Future exchange rate $/£ = current exchange rate $/£ × [(1 + US inflation rate)/(1 + UK inflation rate)] n where n is the number of years in the future.
Thus, future exchange rate $/£ = 1.600 × [1.04/1.03] n
Discounted payback = 2 + (4.72/6.04) = 2.78 years Internal rate of return
The IRR can be found by trial discount rates and interpolation. If the discount rate is 15%, the NPV is
£(0.43) million.
Modified internal rate of return
We can find MIRR using the formula given in the formula sheet.
Year 0 1 2 3
Total nominal cash flows in £m (15.63) 5.48 6.98 7.83
9% factors 1 0.917 0.842 0.772
PV (15.63) 5.03 5.88 6.04
NPV 1.32
PV (return phase – years 1 – 3) = £16.95m PV (investment phase) = £(15.63)m
MIRR = (16.95m/15.63m)1/3 × (1 + 0.09) – 1 = 12%
(b) Project duration for Alternative 2
Present value of cash flows = NPV + initial investment = £1.32m + £15.63m = £16.95m
Year 1 2 3
PV of cash flow 5.03 5.88 6.04
% of total PV 30% 35% 36%
Year × % 1 × 30% 2 × 35% 3 × 36%
= 0.3 = 0.7 = 1.08
Duration = 0.3 + 0.7 + 1.08 = 2.08 years Significance of results
On average alternative 2 delivers value over 2.08 years. Compared with alternative one this is a good result as alternative 1 takes over one year longer to deliver value. The longer the duration, the more risky the project as there is greater uncertainty attached to future returns.
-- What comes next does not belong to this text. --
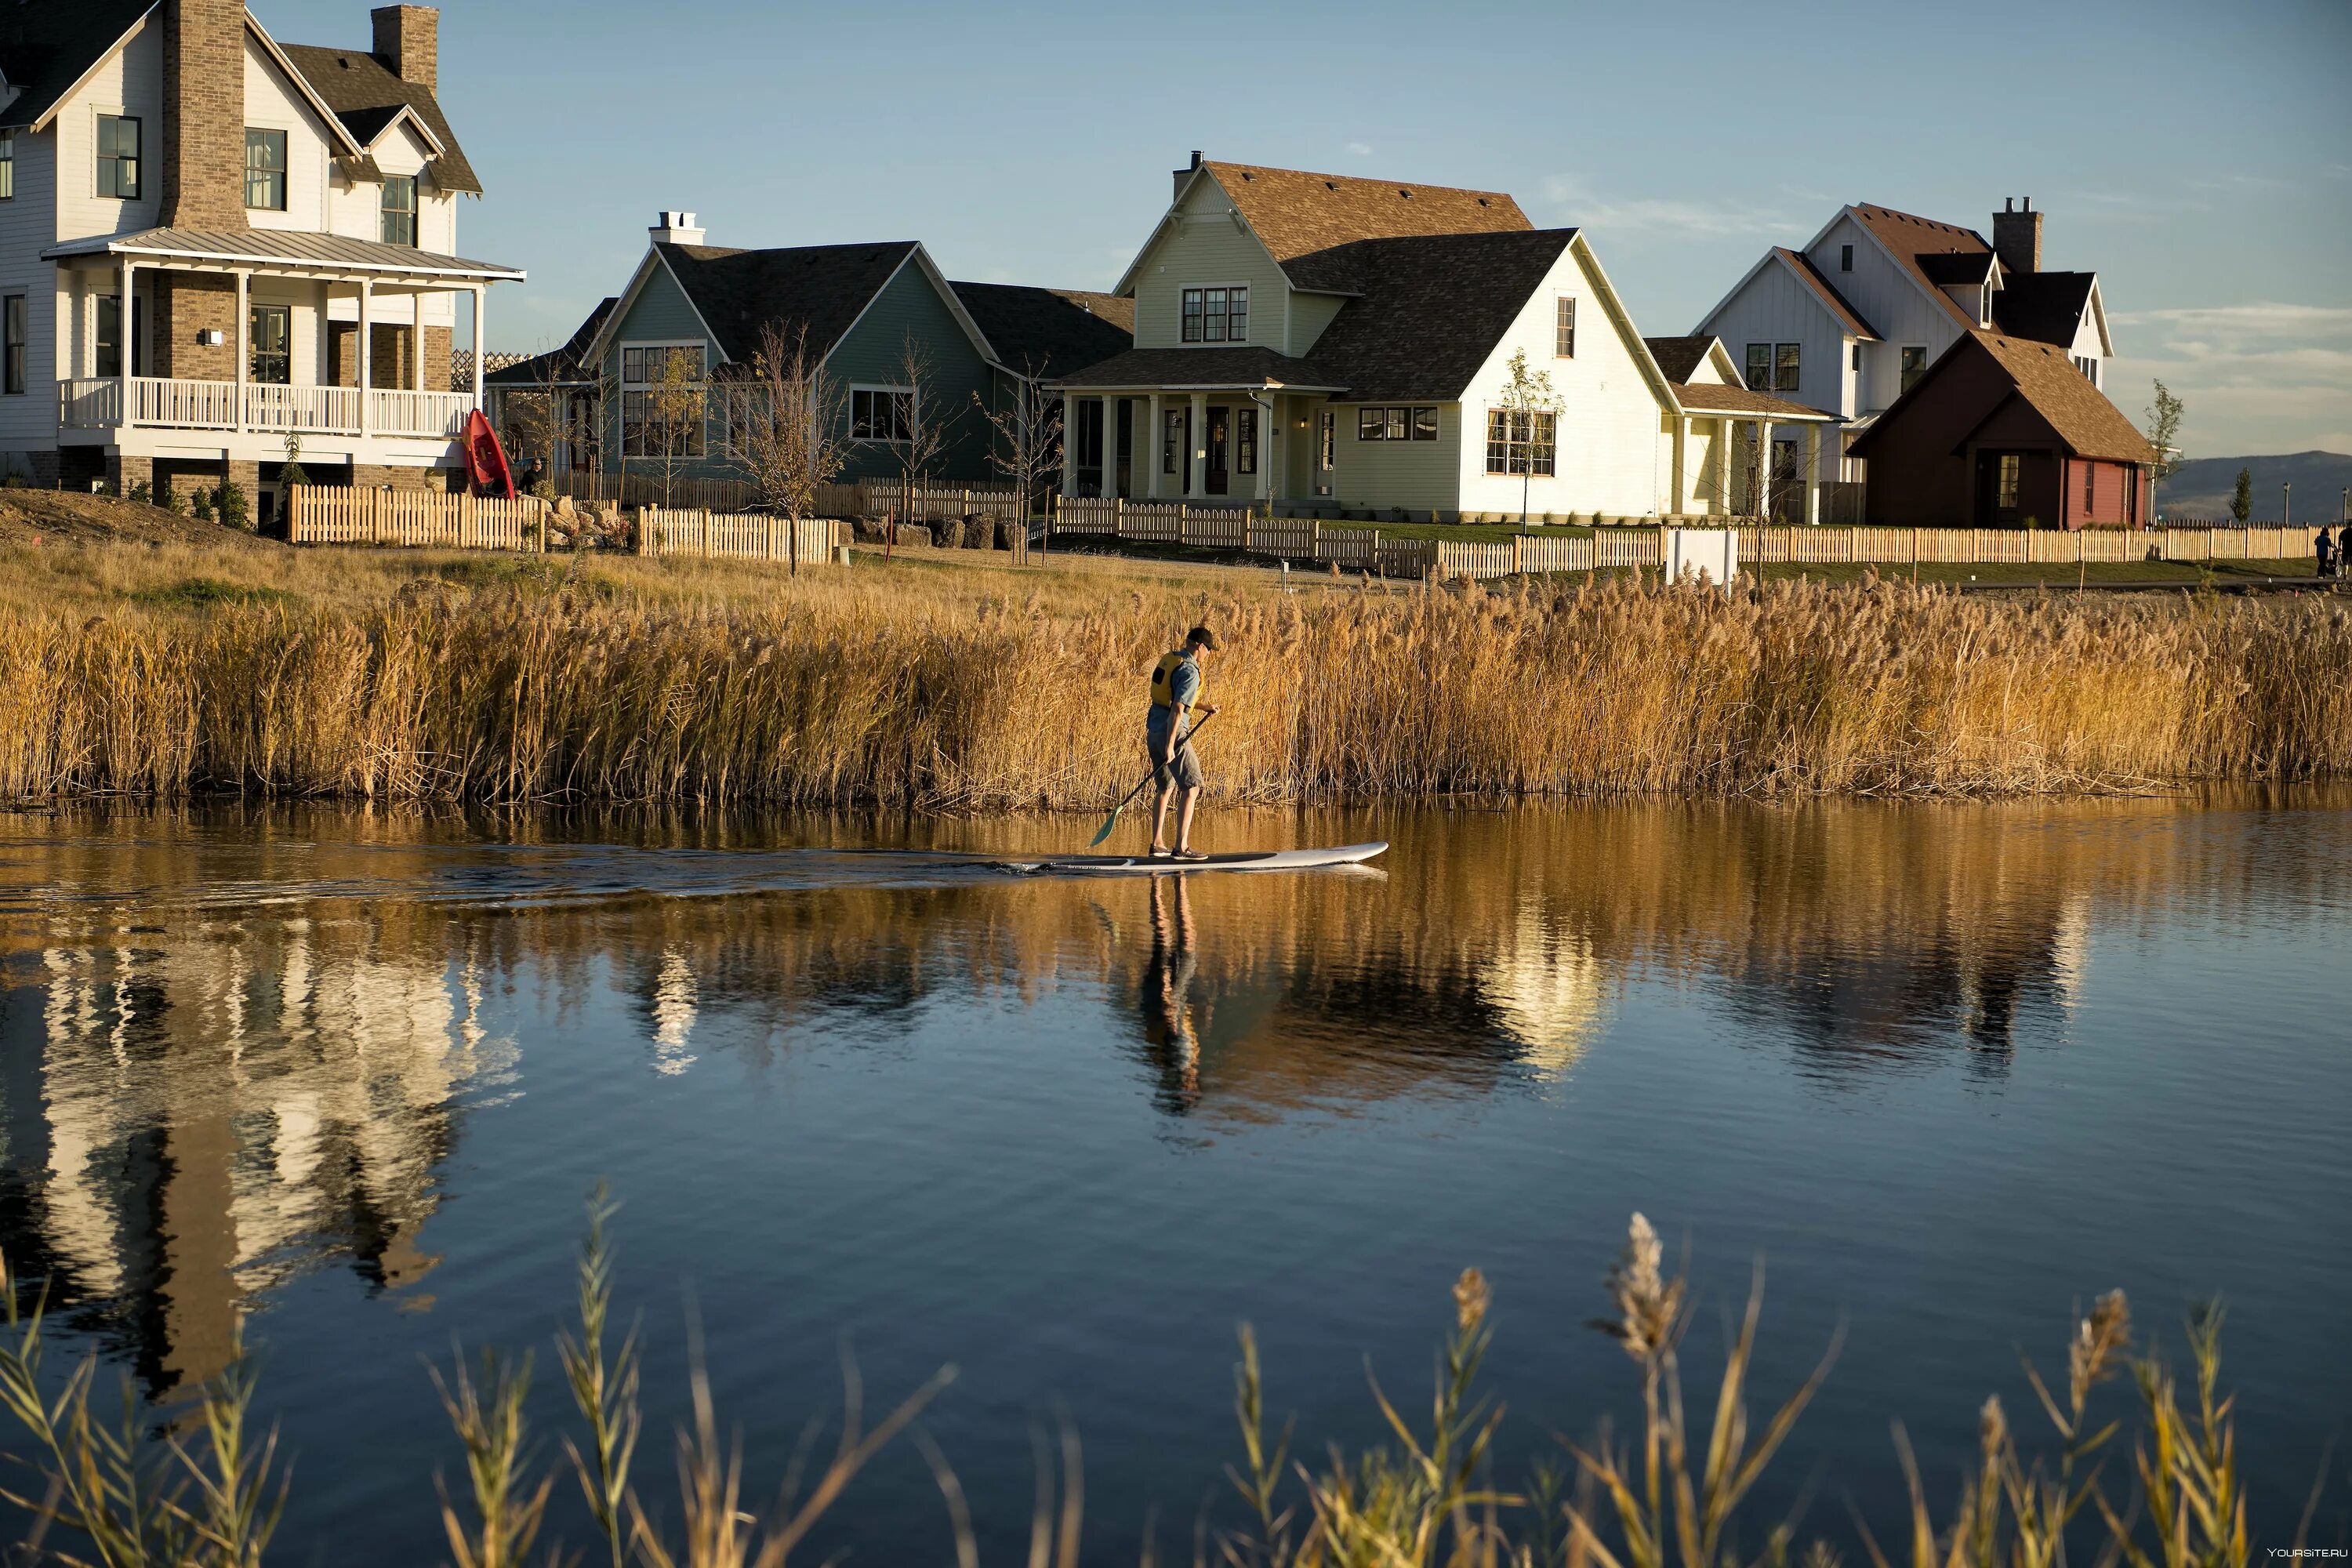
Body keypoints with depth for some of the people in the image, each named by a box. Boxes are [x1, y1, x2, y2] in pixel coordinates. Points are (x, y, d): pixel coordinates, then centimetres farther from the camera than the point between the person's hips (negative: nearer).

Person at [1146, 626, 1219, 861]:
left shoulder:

(c) Evaluation of the two alternatives Summary of the appraisal results
Alternative 1 2
NPV at 9% £1.45 m £1.32 m
IRR 10.5% 13.5%
MIRR 13.2% 12.0%
Duration 3.2 years 2.08 years
Payback 2.6 years 2.40 years
Disc. payback 3.05 years 2.78 years
All other things being equal, the project to be accepted should be the one with the higher NPV, which is Alternative 1. NPV shows the absolute amount by which the project is forecast to increase shareholders' wealth, and is theoretically sounder than the IRR and MIRR methods.
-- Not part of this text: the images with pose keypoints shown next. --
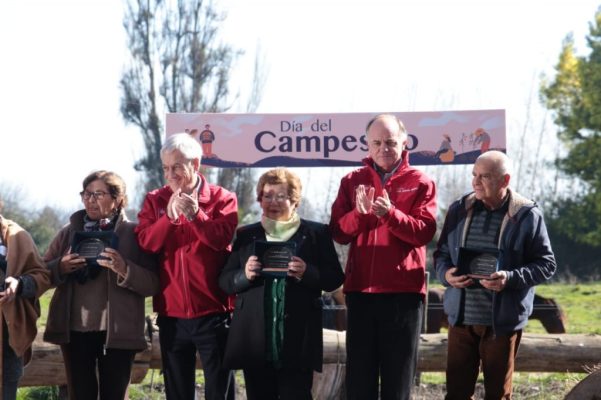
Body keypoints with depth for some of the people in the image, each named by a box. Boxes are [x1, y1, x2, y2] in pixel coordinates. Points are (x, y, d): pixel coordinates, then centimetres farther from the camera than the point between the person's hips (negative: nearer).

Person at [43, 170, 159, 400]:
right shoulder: (69, 232, 11)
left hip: (117, 332, -3)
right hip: (74, 330, 3)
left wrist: (124, 270, -24)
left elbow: (152, 284, -6)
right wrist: (60, 267, -11)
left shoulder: (133, 234, 0)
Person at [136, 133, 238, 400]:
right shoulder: (155, 200, 7)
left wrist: (195, 214, -28)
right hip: (171, 314, 3)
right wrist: (169, 217, -20)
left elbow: (221, 239, -15)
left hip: (213, 311, -3)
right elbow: (145, 242, -6)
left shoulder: (222, 198, -1)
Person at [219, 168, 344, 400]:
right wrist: (245, 275, -11)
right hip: (255, 340, 3)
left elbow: (335, 278, 2)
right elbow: (225, 281, 11)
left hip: (297, 340, -3)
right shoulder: (246, 235, 13)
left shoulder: (315, 233, 6)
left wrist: (307, 273, -17)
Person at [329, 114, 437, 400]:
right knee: (359, 375, 4)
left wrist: (390, 214, -24)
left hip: (404, 291, -2)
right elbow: (338, 232, 0)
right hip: (361, 290, 2)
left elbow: (424, 232, -9)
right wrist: (360, 213, -19)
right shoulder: (352, 182, 10)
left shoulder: (420, 182, 3)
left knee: (398, 376, 3)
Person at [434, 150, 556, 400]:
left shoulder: (526, 215, -6)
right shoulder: (459, 210, 6)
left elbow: (546, 265, -5)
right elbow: (441, 253, 14)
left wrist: (510, 278, -20)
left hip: (503, 321, -3)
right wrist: (446, 273, -9)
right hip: (461, 317, 3)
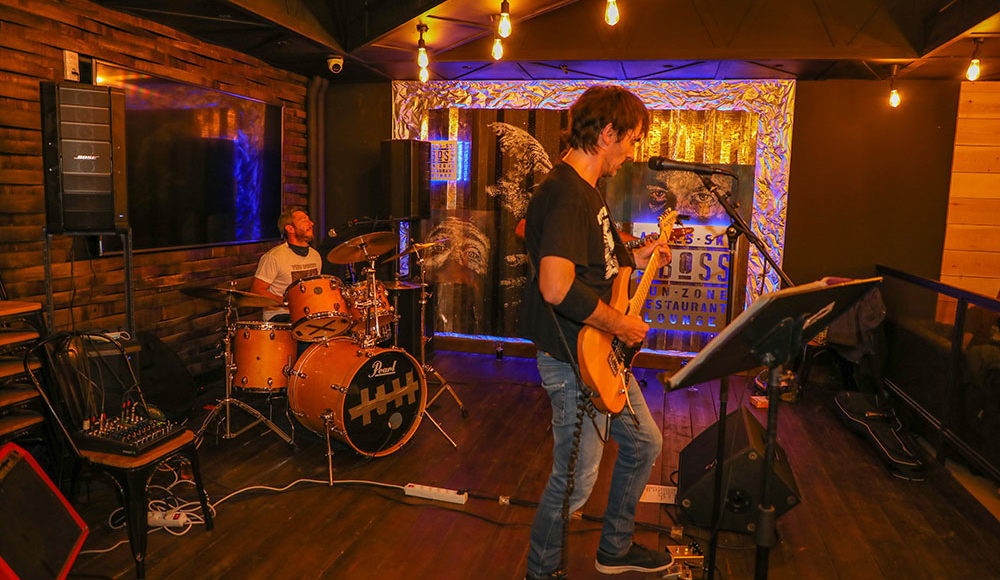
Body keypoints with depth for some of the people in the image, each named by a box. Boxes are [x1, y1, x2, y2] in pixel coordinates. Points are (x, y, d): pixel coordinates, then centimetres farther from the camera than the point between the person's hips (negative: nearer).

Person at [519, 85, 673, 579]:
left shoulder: (587, 190, 11)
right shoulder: (566, 194, -23)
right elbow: (556, 286, -35)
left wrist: (636, 259, 15)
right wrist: (620, 324, -23)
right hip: (574, 361, -11)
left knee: (644, 445, 22)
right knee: (576, 480, 3)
In this case the MIRR method backs up the NPV, but the IRR gives the opposite indication. This 'conflict' arises because IRR makes the wrong assumption about reinvestment rates (see (ii) above).
The duration of the alternatives shows that alternative 1 is more risky as it takes longer to recover half the present value. This is also backed up by the payback figures showing that Alternative 1 takes longer to recover the original outlay.
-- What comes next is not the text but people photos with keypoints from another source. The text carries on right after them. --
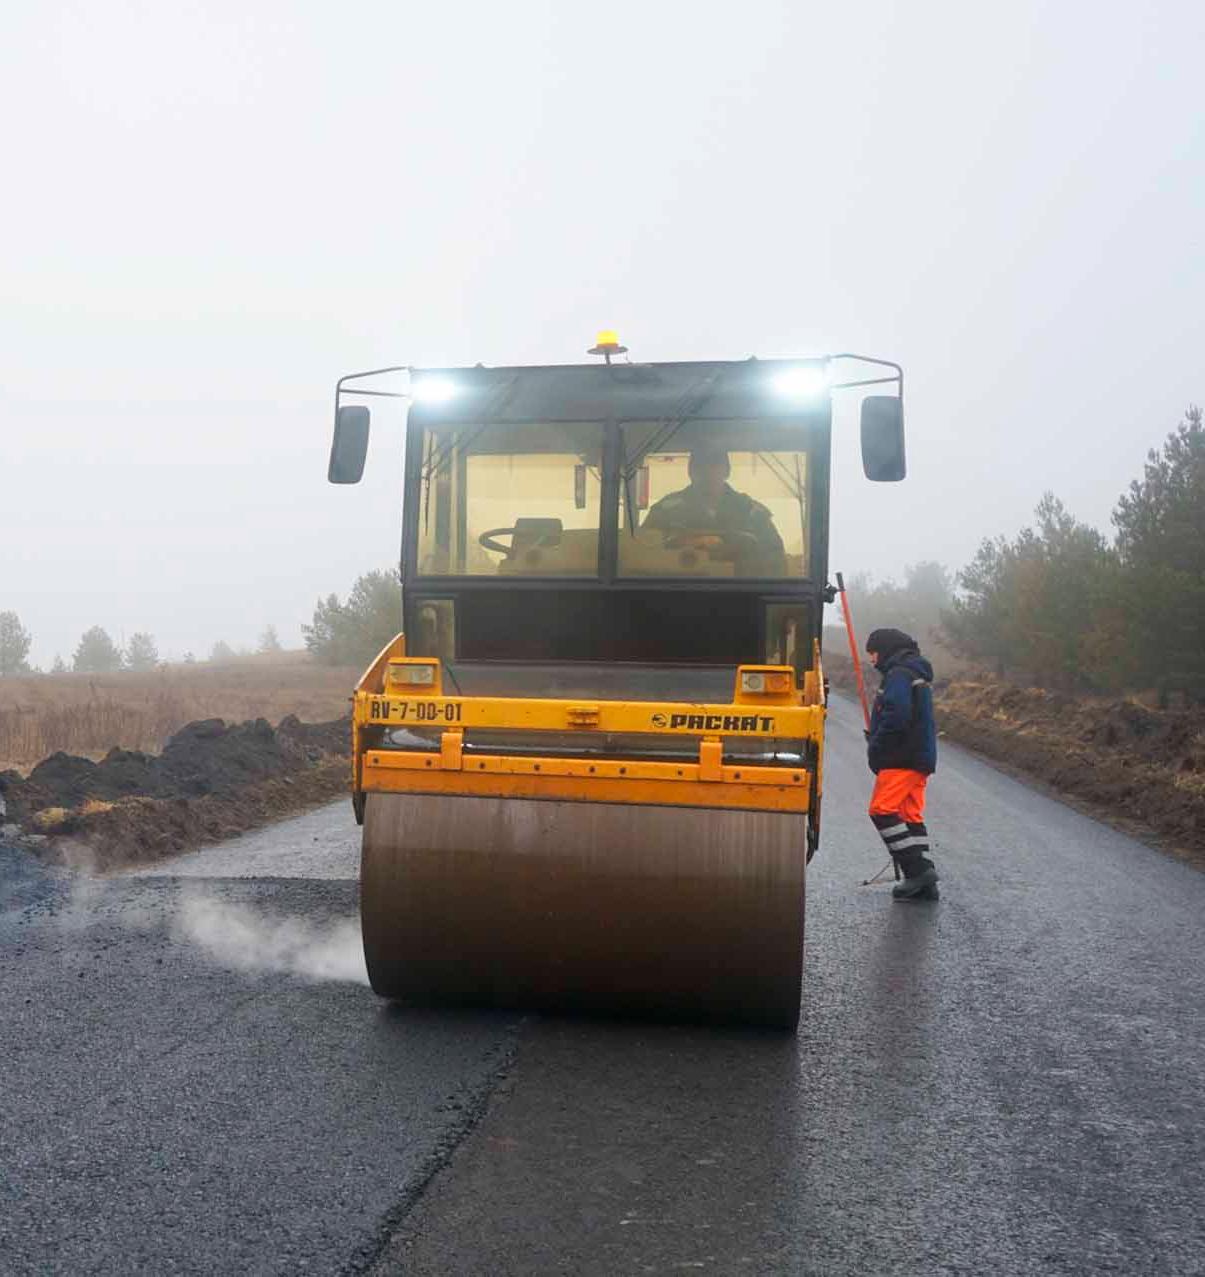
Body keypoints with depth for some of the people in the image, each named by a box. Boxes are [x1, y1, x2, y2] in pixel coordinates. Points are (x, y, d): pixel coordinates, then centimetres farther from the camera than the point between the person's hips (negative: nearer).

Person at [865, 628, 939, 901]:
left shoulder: (898, 675, -9)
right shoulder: (917, 675, 24)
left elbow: (896, 716, -21)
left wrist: (875, 748, -11)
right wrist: (876, 741, 14)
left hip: (901, 759, -10)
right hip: (919, 758, 10)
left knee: (882, 810, -12)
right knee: (911, 816, 9)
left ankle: (917, 868, -15)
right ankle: (923, 883, 8)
Before making a decision, however, there are a number of other important factors that must be taken into consideration.
Alternative 1
Alternative 1 has a high risk of lowering the firm's reputation for quality and causing confusion among the customer base. The overall effect may be to lose existing customers but not to gain many new ones.
It also removes the focus from the business. Marketing a wider range of products may be more difficult than is anticipated and may stretch resources.
Duration is longer, which might put management off, particularly if they are averse to risk.
Alternative 2
Alternative 2 represents a fundamental change in the nature of the business from a niche manufacturer to a value added distributor.
The firm may be able to add successfully its brand reputation for quality to mass market products, but this will only be possible if the US 'flat packs' are of guaranteed quality and consistency, and the varnishing and assembly work are carried out to a high standard.
The change in the nature of the firm's work may require substantial new equipment.
This alternative may also result in a loss of skilled workers, with the risk of lower quality.
However, the shorter duration of the project suggests lower financial risk to the firm, which may be a deciding factor if management are struggling to distinguish between the alternatives in other ways.
Given the similarity in the NPVs between the two projects, the decision will almost certainly depend on non-financial factors.